Modulating the activity of proteins by perturbing their interactions with coactivator and corepressor proteins is an attractive therapeutic approach, but effectively targeting the dynamic and complex interactions between proteins can be challenging (see Further Reading). Now, researchers in Ming-Ming Zhou's lab at Mount Sinai School of Medicine, New York, have developed a series of small-molecule inhibitors that prevent the association of p53 with its coactivator, the histone acetyltransferase p300/Creb-binding protein (CBP), and were able to downregulate the p53-mediated response to DNA damage.

DNA damage causes a sequence of regulatory events that culminates in lysine acetylation of p53, which enables it to bind and activate its target genes. Recent reports have suggested that rather than affecting the DNA-binding activity of p53 directly, lysine acetylation promotes the recruitment of p53 coactivators. Little is known, however, about the effects of individual lysine residues on p53 activity because lysine acetylation (AcK) sites are clustered together, making it difficult to study the effects of modification at specific sites.
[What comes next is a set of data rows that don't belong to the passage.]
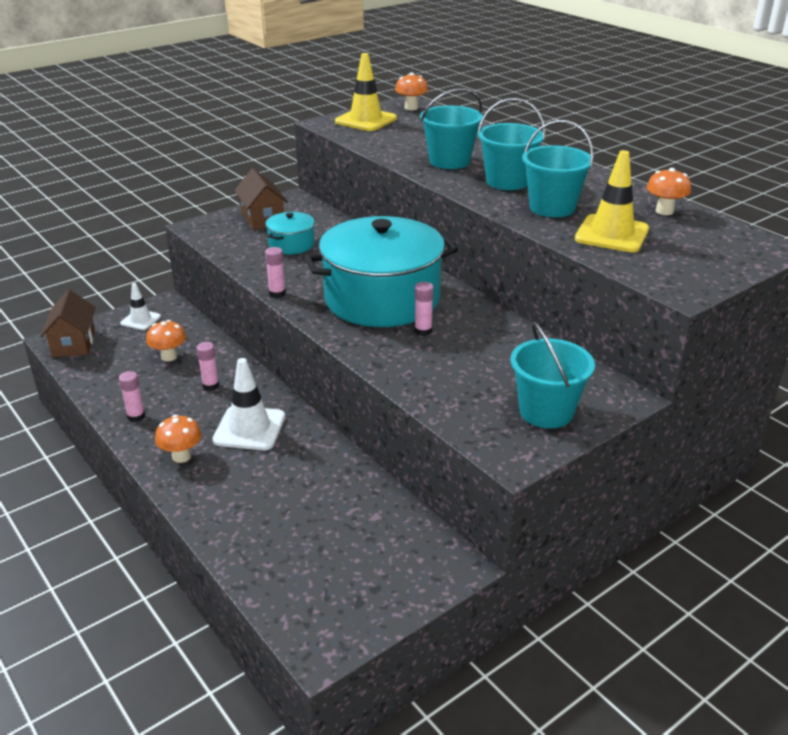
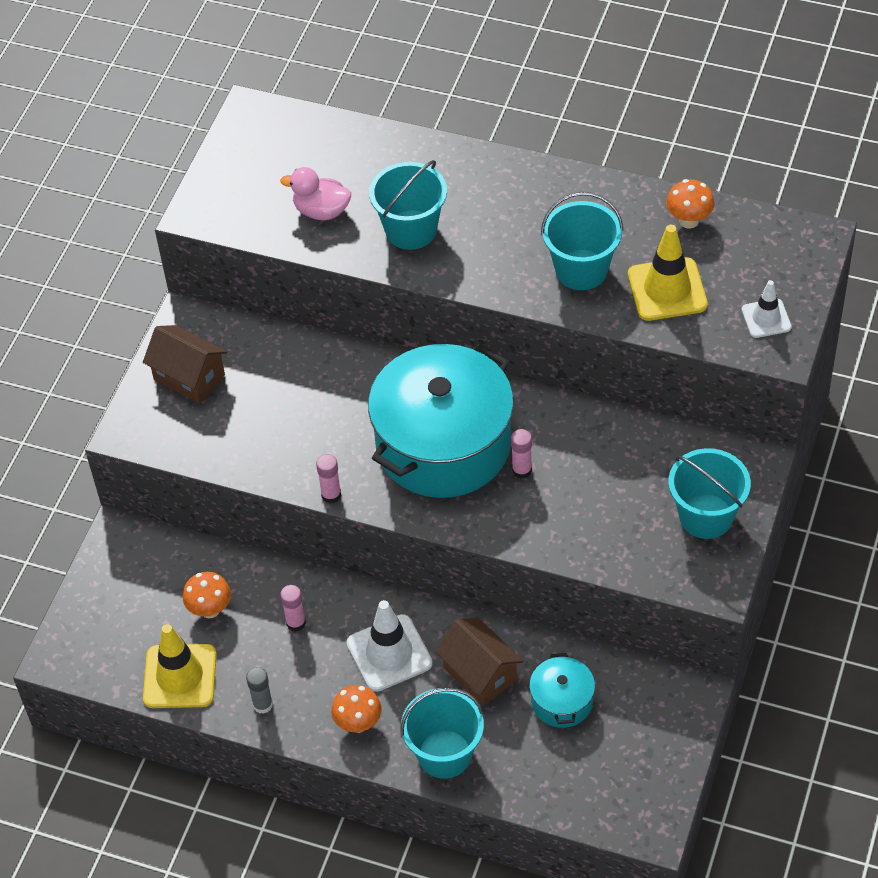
camera: 30 degrees left, 20 degrees up
brown house [41,290,95,357] -> brown house moved to [435,618,523,706]
pink glue stick [119,371,145,422] -> grey glue stick [246,667,273,714]
white traffic cone [120,283,161,330] -> white traffic cone moved to [741,280,792,338]
turquoise pot [266,212,315,254] -> turquoise pot moved to [529,653,595,728]
yellow traffic cone [335,53,397,131] -> yellow traffic cone moved to [143,624,216,708]
orange mushroom [395,72,428,110] -> none
turquoise bucket [478,98,546,190] -> turquoise bucket moved to [400,688,484,779]
none -> pink duck [280,167,351,220]

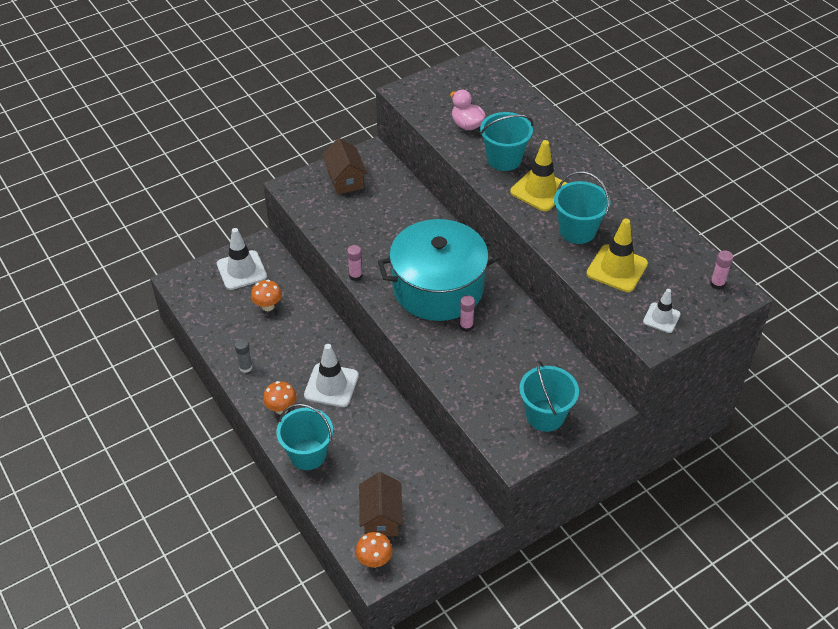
camera: 35 degrees right, 5 degrees down
yellow traffic cone [143,624,216,708] -> yellow traffic cone moved to [510,140,567,212]
pink glue stick [280,585,306,631] -> pink glue stick moved to [710,250,734,290]
brown house [435,618,523,706] -> brown house moved to [359,472,403,536]
turquoise pot [529,653,595,728] -> none
orange mushroom [666,179,715,229] -> orange mushroom moved to [355,532,393,568]
none -> white traffic cone [217,228,267,290]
On the basis of previous knowledge that the p53 residue K382 is a binding site for the bromodomain (BRD) of p300/CBP, Zhou and colleagues set out to identify small-molecule binders of this domain that could disrupt the interaction between p300/CBP and p53 as a means to study the functional consequences of lysine acetylation at this site.

The authors first built a focused library of 200 drug-like compounds based on structural knowledge of BRD, and used NMR to screen for BRD-specific ligands. They identified 14 compounds, of which 13 showed selective binding for the BRD of p300/CBP compared with BRDs from other transcriptional proteins. Structural analysis revealed that the aromatic ring of almost all of the compounds bound to the hydrophobic AcK-binding site, and that most of the residues predicted to interact with the ligand were within the specific loops (ZA and BC) that form the hydrophobic pocket of the AcK-binding site. The three-dimensional structure of the p300/CBP BRD bound to one of the compounds, MS7972, also showed a network of interactions between the ligand and CBP residues within the AcK-binding site, suggesting that MS7972 could block the interaction of the CBP BRD with its protein-binding partners.

The authors studied the compounds in a competition assay in which the BRD ligand competes with a biotinylated p53–AcK382 peptide for streptavidin-immobilized, glutathione-labelled CBP BRD. Incubation with 50–100 μM of the most potent compounds, MS7972 and MS2126, completely blocked the interaction between CBP BRD and p53–AcK382.

These two compounds were next evaluated in an assay of p53 transcriptional activation in human bone osteosarcoma epithelial cells. In this assay doxorubicin is added to cause DNA damage; the upregulation of p53 protein and associated p53-target genes such as p21 is then measured under different conditions. Treatment of resting cells with 200 μM of MS7926 or MS2126 before addition of doxorubicin dramatically decreased the doxorubicin-induced increase in cellular p53 and caused a decrease in p53-mediated p21 activation. Moreover, at different time points after addition of doxorubicin there was a loss of acetylation at K382.

Although further investigation is needed to confirm that these two compounds modulate p53 by blocking the interaction between CBP BRD and p53–AcK382, this study demonstrates a novel method for identifying small molecules that target protein–protein interactions that could be useful for analogous pathways involved in disease.